Si coloca un huevo de color rojo en un nido de gaviotas argénteas, el animal se vuelve loco. El color rojo activa la agresividad del ave, mientras que la forma del huevo activa su instinto de empollar: el resultado es que simultáneamente intenta atacar el huevo e incubarlo.[176] Es como si los programas funcionaran a la vez sin ningún resultado productivo. El huevo rojo activa programas soberanos y en conflicto, impresos en el cerebro de la gaviota como feudos en liza. La rivalidad está ahí, pero el pájaro no tiene capacidad para arbitrar una cooperación fluida. De manera parecida, si un pez picón hembra se adentra en el territorio de un macho, éste muestra un comportamiento agresivo y de cortejo al mismo tiempo, y ésa no es manera de seducir a una dama. El pobre picón macho parece ser simplemente una colección de programas zombis de serie accionados por entradas de funcionamiento básico (¡Intrusión! ¡Hembra!), y las subrutinas no han encontrado ningún método de arbitrar entre ellas, lo que parece sugerir que ni la gaviota argéntea ni el picón son animales especialmente conscientes.

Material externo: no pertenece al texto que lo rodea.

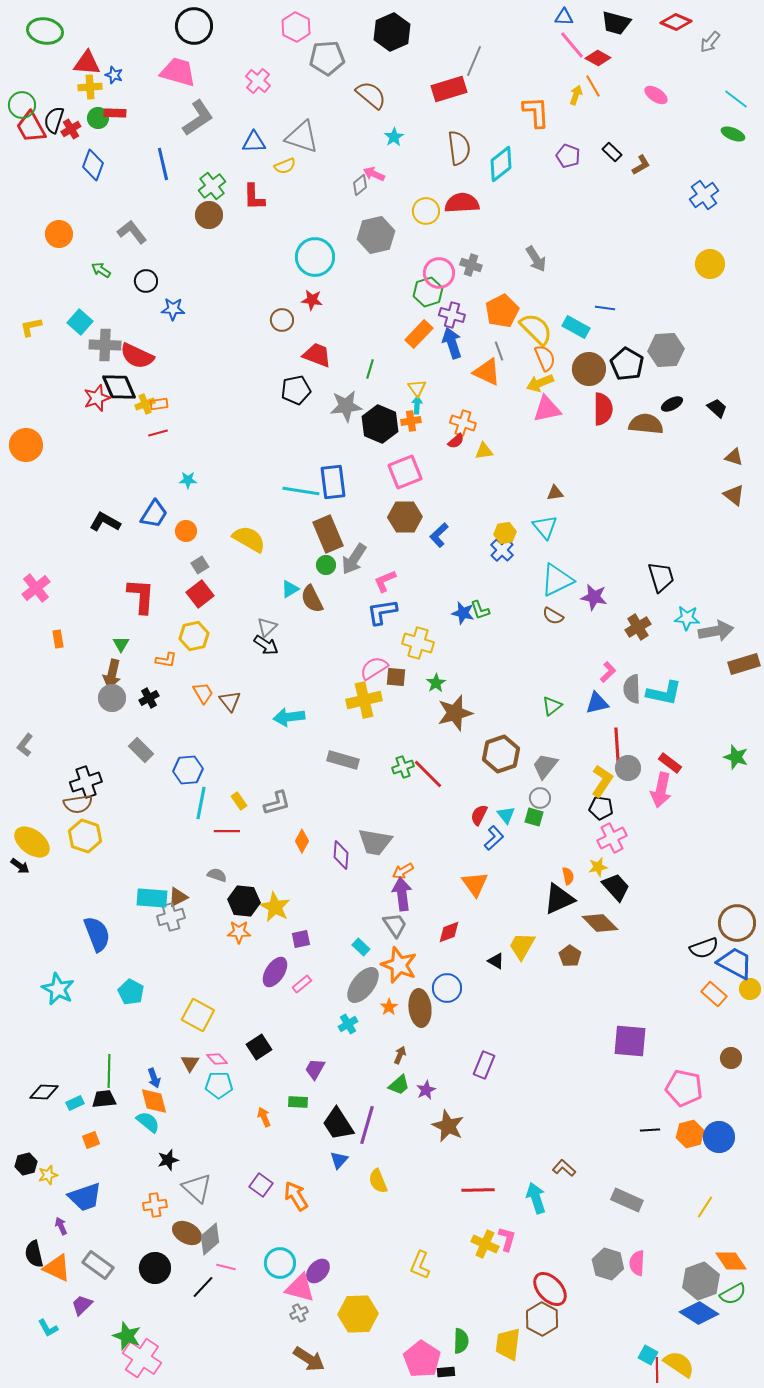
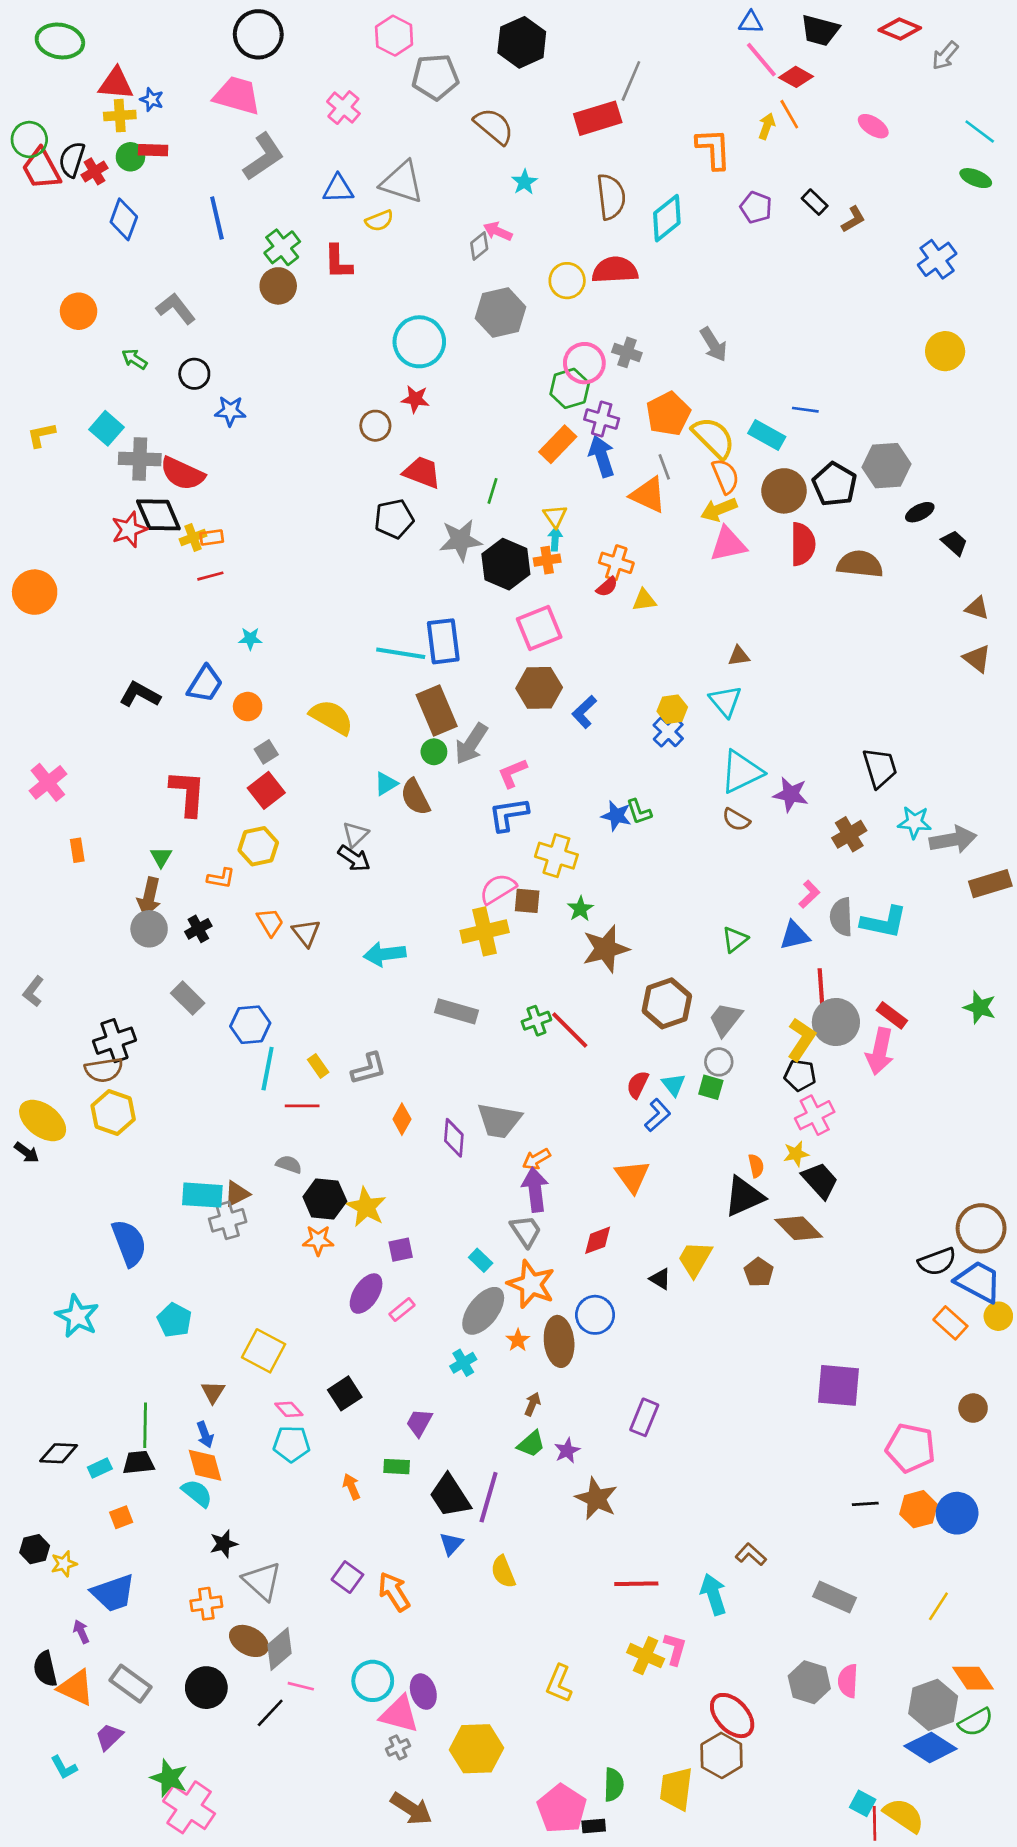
black ellipse: (672, 404) -> (920, 512), moved
gray circle: (628, 768) -> (836, 1022), size x1.4
brown triangle: (190, 1063) -> (213, 1392), moved
purple ellipse: (318, 1271) -> (423, 1692), turned -60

Propongo que un índice útil para medir la conciencia es la capacidad de mediar con éxito entre sistemas zombis en conflicto. Un animal, cuanto más parezca un revoltijo de subrutinas integradas de entrada y salida, menor es la probabilidad de que tenga conciencia; cuanto más pueda coordinar, demorar la gratificación y aprender nuevos programas, más posible es que la posea. Si este enfoque es correcto, en el futuro se podría iniciar una serie de pruebas para medir de manera aproximada el grado de conciencia de una especie. Pensemos de nuevo en la desconcertada rata con la que nos topamos al principio del capítulo, la cual, atrapada entre el impulso de ir a buscar comida y el impulso de retroceder por la descarga eléctrica, se quedaba atascada entre ambos y oscilaba entre uno y otro. Todos sabemos lo que es tener momentos de indecisión, pero nuestro arbitraje humano entre los programas nos permite escapar de esos callejones sin salida y tomar una decisión. Rápidamente encontramos la manera de ir en un sentido o en otro mediante el engatusamiento o la censura. Nuestro director ejecutivo es lo bastante sofisticado para sacarnos de los atolladeros sencillos que inmovilizan a la pobre rata. Quizá sea en esto en lo que nuestra mente consciente —que sólo desempeña un pequeño papel en nuestra función nerviosa total— destaca realmente.